Px is that neither the old or new printer is printing out any decent photos. We used photo paper. In fact, the new printer photos were more grainy that the old printer's photos.

Does anyone have any advice. I'm very frustrated with not being able to print any good photos.
We have HP printer that we were told would print g... (show quote)


There are a lot of factors that could cause this. Monitor calibration is just one. Printer calibration is nice too. But then there's color space used during editing. What software you're printing from and whether it's printing using Windows color control or software control. Plus whether you are saving the file to be printed at enough PPI to provide enough data for the printer to spray ink at high enough DPI. If not, and the file is too small in resolution, your contrast in the print will be lacking because some dots that should have been printed on the paper were actually not printed and white is showing through because there wasn't enough data.
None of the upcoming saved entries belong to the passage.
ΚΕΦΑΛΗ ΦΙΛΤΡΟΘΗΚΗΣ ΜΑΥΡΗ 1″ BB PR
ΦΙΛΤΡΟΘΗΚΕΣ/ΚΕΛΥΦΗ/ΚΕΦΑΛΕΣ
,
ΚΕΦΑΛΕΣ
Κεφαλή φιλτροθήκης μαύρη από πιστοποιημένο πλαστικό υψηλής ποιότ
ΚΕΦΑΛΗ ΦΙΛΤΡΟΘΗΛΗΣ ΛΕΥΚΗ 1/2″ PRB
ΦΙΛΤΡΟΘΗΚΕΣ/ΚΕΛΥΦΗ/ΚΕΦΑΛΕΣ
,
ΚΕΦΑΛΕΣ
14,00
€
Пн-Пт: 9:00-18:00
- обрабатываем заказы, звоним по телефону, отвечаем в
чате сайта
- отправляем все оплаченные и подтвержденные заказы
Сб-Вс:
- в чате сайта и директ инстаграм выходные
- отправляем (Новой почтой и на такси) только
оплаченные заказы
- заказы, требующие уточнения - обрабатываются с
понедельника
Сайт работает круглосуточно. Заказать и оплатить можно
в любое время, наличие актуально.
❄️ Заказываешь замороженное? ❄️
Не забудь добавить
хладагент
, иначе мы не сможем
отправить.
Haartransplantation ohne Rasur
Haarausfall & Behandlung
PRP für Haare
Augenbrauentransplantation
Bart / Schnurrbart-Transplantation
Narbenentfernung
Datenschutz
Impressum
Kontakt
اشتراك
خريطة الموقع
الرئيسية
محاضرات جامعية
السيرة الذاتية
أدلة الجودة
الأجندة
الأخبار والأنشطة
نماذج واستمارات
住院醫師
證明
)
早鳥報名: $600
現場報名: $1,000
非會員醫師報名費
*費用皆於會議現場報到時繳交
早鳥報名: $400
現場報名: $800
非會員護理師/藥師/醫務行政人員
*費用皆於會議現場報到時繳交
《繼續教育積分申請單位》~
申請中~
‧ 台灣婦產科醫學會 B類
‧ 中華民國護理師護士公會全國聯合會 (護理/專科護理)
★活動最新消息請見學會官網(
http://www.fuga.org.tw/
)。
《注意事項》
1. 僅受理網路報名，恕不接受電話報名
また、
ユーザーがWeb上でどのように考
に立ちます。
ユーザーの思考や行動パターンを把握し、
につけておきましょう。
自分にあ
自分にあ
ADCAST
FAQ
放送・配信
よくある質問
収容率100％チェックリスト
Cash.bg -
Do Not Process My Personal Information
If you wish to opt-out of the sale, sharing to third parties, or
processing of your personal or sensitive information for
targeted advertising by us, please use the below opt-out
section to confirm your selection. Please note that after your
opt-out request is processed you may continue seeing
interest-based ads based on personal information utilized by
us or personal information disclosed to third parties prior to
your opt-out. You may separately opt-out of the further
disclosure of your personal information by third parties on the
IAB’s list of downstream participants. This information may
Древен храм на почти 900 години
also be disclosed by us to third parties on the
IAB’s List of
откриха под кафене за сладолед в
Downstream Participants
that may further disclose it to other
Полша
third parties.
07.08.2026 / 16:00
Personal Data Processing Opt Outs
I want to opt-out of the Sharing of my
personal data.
And as someone else said, you bought an office printer not optimized for photos. There are certainly Epson printers that are for that purpose and Epson is considered the best for that purpose if you buy the right one. They use 6 colors of ink that are separate cartridges so you can replace one at a time. All-in-one printers are compromises and not ultimately suited for photos.

Personally I packed mine up and put it in the garage. I have two Costco stores within a few miles of me and they use premium calibrated machines to create real photographic "wet" prints of my files up to "poster" size and then use an inkjet system for that. They also print for less than the cost of materials I have to buy to do it myself. And I don't print often enough to keep my printer ink jets from drying out and clogging up.

I just take an SD card with a 300 dpi 8X10 or 11X14 pre-sized JPG file that is barely compressed (level 11 in Photoshop or Paintshop Pro), and it may be 6MB in size. I have them print it while I suck down a Berry Smoothie at the deli (oh-oh, there goes my cost savings!) and that's it.

To calibrate myself to their equipment, I start with a single sheet of small shots that are edited with various brightnesses and contrasts and color saturations and find out which one prints closest to what I see at home. If your monitor is calibrated, their systems are calibrated daily, so it should be pretty close already.